__PROVIDED TEXT__:

Hey, I just went on and registered my string quartet after reading this. I like the one a month idea to get through my “back catalog” without spending a ton at once. Nice.
Hey, Nick! Glad to hear it! I’ve got a bit of catching up to do, myself, so I’ll be following the twice-a-month schedule til I’m caught up. Kind of obsessed lately with the idea of amortizing expenses – so much simpler than dropping a ton of money in one go.
I really appreciate this series and your work on it, but in this case I’m going to disagree with your premise. It’s vanishingly unlikely that any given piece would be used in a way to which a lawsuit would be the best response.
Aside from file sharing, the most common copyright-abuse scenario is a small non-profit like a dance or theater company using a recording of a piece without any attempt to license it (either willfully or in ignorance). The most consistently productive response to that is contacting them and insisting on a retroactive licensing fee. Suing them would be enormously counterproductive in career terms.
I am constantly hearing stories of composers successfully interacting with users who didn’t know they needed a license. Those users need a push, not a lawsuit.
(At least in concert music, I have *never* heard any modern example of the copyright theft of popular imagination — someone just claiming they’re the actual creator of another person’s score.)
Registering copyrights at $35 a pop feels to me less like insurance and more like entering a vague lottery in which the prizes/payoffs aren’t defined or realistically imagined.

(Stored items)
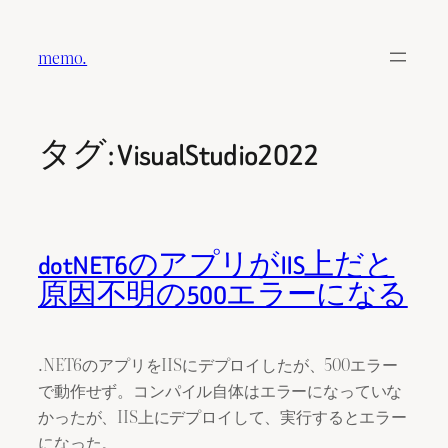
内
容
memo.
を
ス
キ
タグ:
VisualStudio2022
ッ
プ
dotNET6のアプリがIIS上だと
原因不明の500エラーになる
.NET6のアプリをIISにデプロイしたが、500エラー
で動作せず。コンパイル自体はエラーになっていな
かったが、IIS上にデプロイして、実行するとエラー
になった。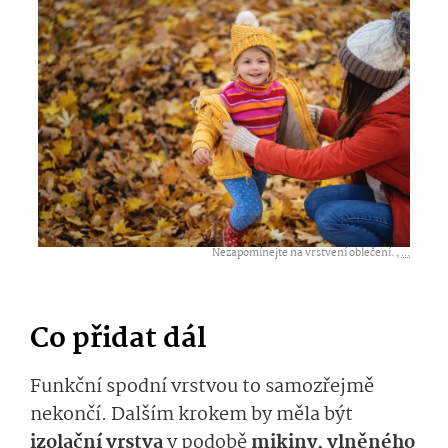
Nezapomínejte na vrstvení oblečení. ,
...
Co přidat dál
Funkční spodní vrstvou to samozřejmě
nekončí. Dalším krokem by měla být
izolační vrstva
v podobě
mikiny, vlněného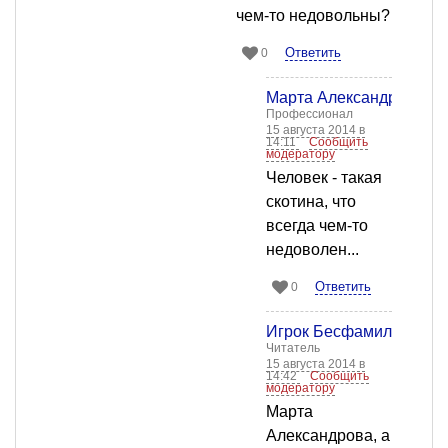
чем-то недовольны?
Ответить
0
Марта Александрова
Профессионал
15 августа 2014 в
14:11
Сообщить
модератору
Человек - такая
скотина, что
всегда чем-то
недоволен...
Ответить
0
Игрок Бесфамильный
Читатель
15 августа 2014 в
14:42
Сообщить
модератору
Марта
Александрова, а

__WORK TO COMPLETE__:
[1] Translate this sentence from the comments on copyright registration into Spanish: "Those users need a push, not a lawsuit."
[2] Pick up the comments on copyright registration after their final sentence and keep writing.

__SOLVED TASKS__:
[1] Esos usuarios necesitan un empujón, no una demanda.

[2]
Hi JW,
You are totally right that the most egregious thing we’re likely to run into in our careers is an unlicensed performance, or a dance company or non-profit using our work without asking. And the best way to handle that is probably a phone call or an email. Lawyering up at the drop of a hat certainly isn’t the way to go, but we should be prepared to protect our interests in the event that something major does happen. The phone call/email/asking gently option was quite the oversight on my part, and one that I’ll address more fully next week – so I sincerely thank you for pointing it out!
I still think it’s important to register your copyrights for the same reason I think it’s important to have home or renter’s insurance. Most of us (knock wood) won’t have to deal with the heartbreak and anxiety of losing everything in a flood or earthquake or fire or other disaster. And most of us also won’t have to deal with any sort of major copyright infringement. But it’s not unheard of, even in our industry. I’ve got an example in mind that was related to me, in which someone did put their name to another person’s score, but I don’t want to share it here until I check that I’ve remembered the details correctly. I’ll post it here when I’ve heard back.
Also – thanks so much for commenting! I’m glad to hear that you’re enjoying the series!